Rebus, pleased at their glower, decided he wouldn't bother mentioning that Matthew Vanderhyde was looking into Sword and Shield too. Why give them shortcuts when they'd have had him run the marathon? Smylie didn't seem in the mood for conversation, but Rebus persisted. 'Have you talked to Billy Cunningham's flatmate?’
'She kept going on about his motorbike and what was she supposed to do with it?’
'Is that all?’
Smylie shrugged. `Unless I want to buy a stripped down Honda.’

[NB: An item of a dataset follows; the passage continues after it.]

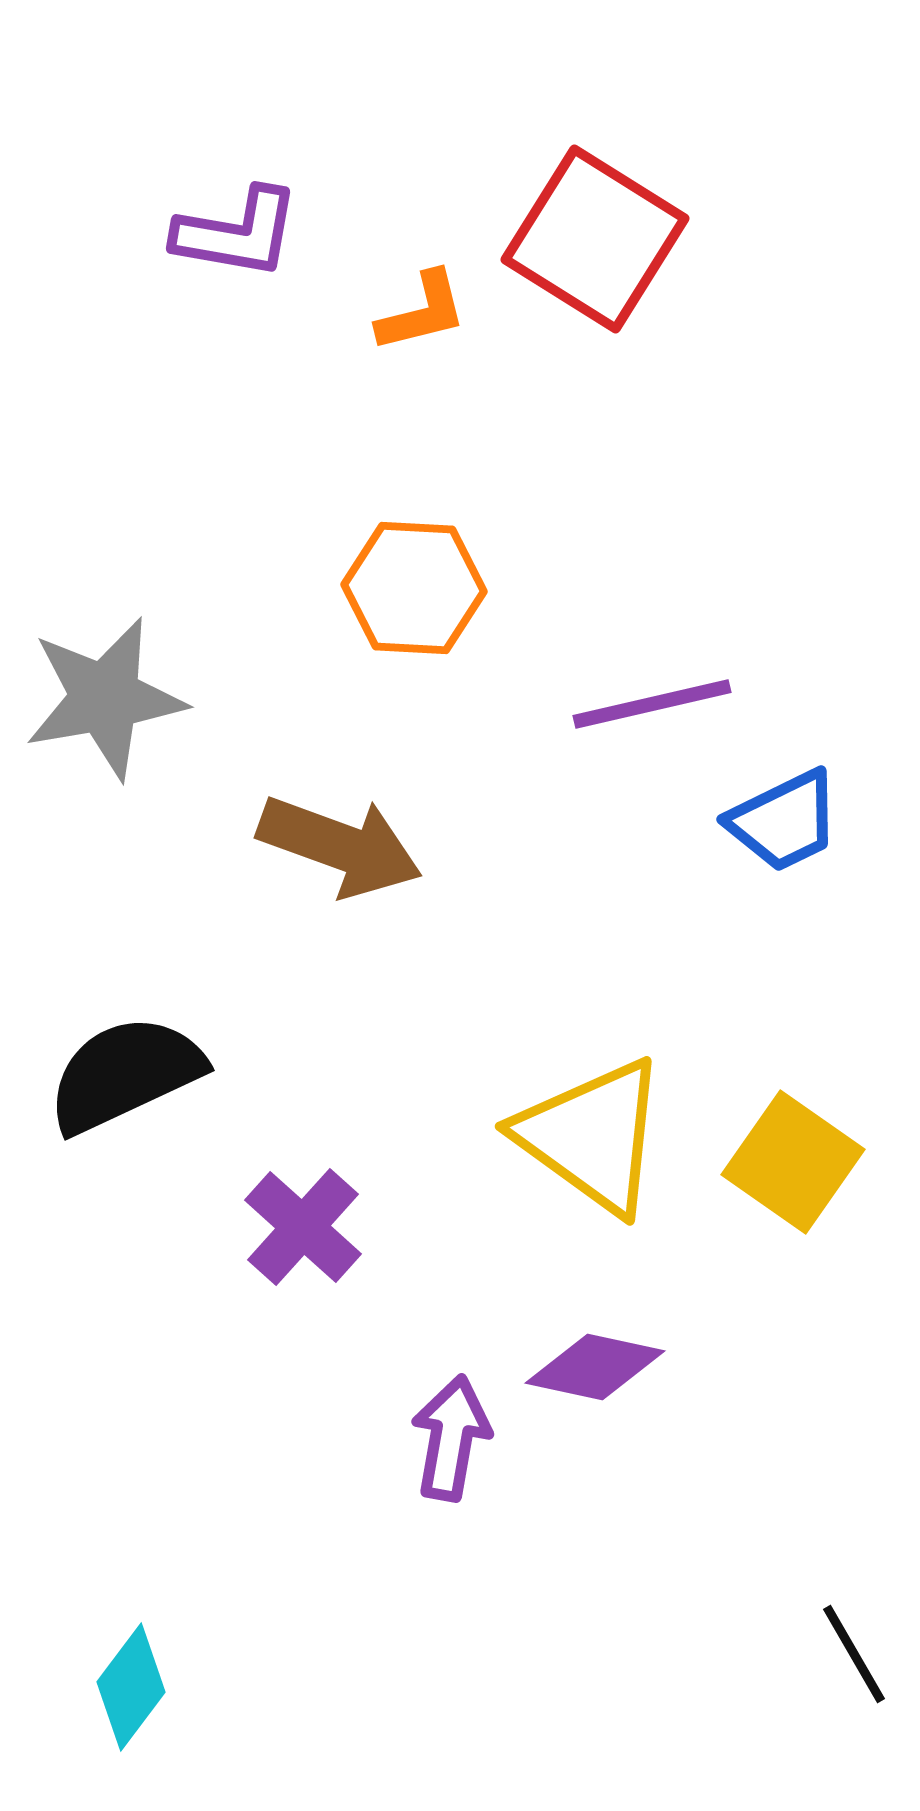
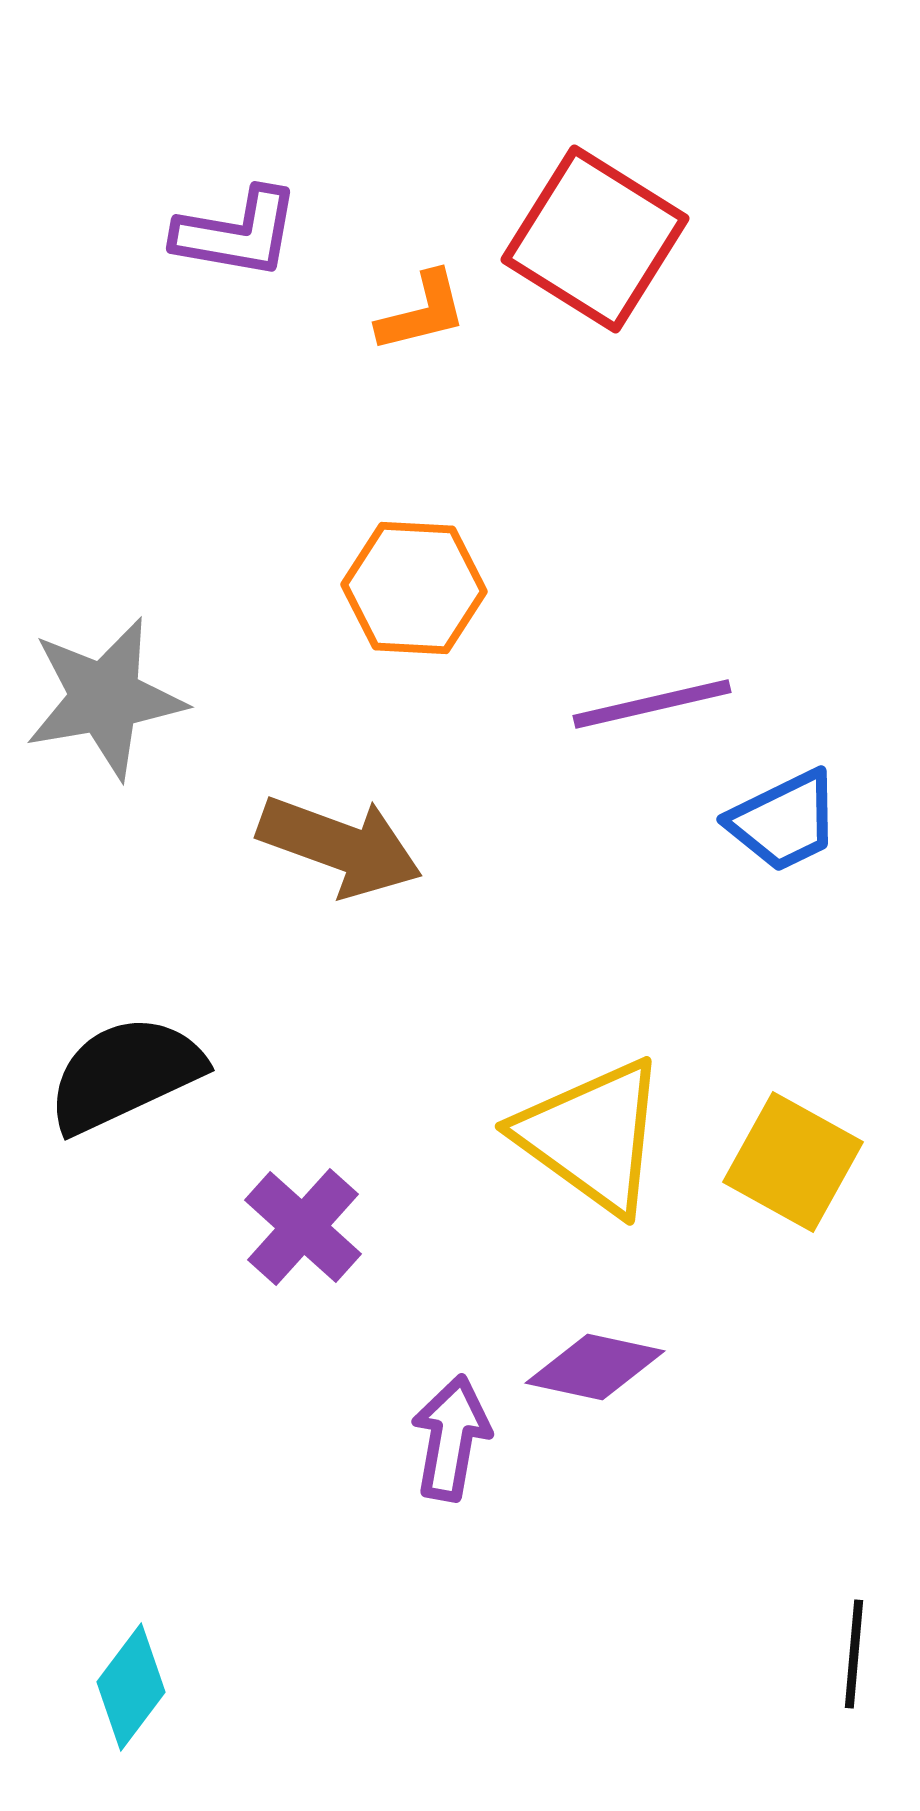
yellow square: rotated 6 degrees counterclockwise
black line: rotated 35 degrees clockwise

`Careful, Smylie, I think maybe you've caught something.’
`What?’
'A sense of humour.’
As Rebus drove to St Leonard's, he rubbed at his jaw and chin, enjoying the feel of the bristles under his fingertips. He was remembering the very different feel of the AK 47, and thinking of sectarianism. Scotland had enough problems without getting involved in Ireland's. They were like Siamese twins who'd refused the operation to separate them. Only one twin had been forced into a marriage with England, and the other was hooked on self-mutilation. They didn't need politicians to sort things out; they needed a psychiatrist.
The marching season, the season of the Protestant, was over for another year, give or take the occasional small fringe procession. Now it was the season of the International Festival, a 'festive time, a time to forget the small and insecure country you lived in. He thought again of the poor sods who'd decided to put on a show in the Gar-B.
St Leonard's looked to be joining in the fun. They'd even arranged for a pantomime. Someone had owned up to the Billy Cunningham murder. His name was Unstable from Dunstable.
The police called him that for two reasons. One, he was mentally unstable. Two, he claimed he came from Dunstable. He was a local tramp, but not without resources. With needle and thread he had fashioned for himself a coat constructed from bar towels, and so was a walking sandwich-board for the products which kept him alive and kept him dying.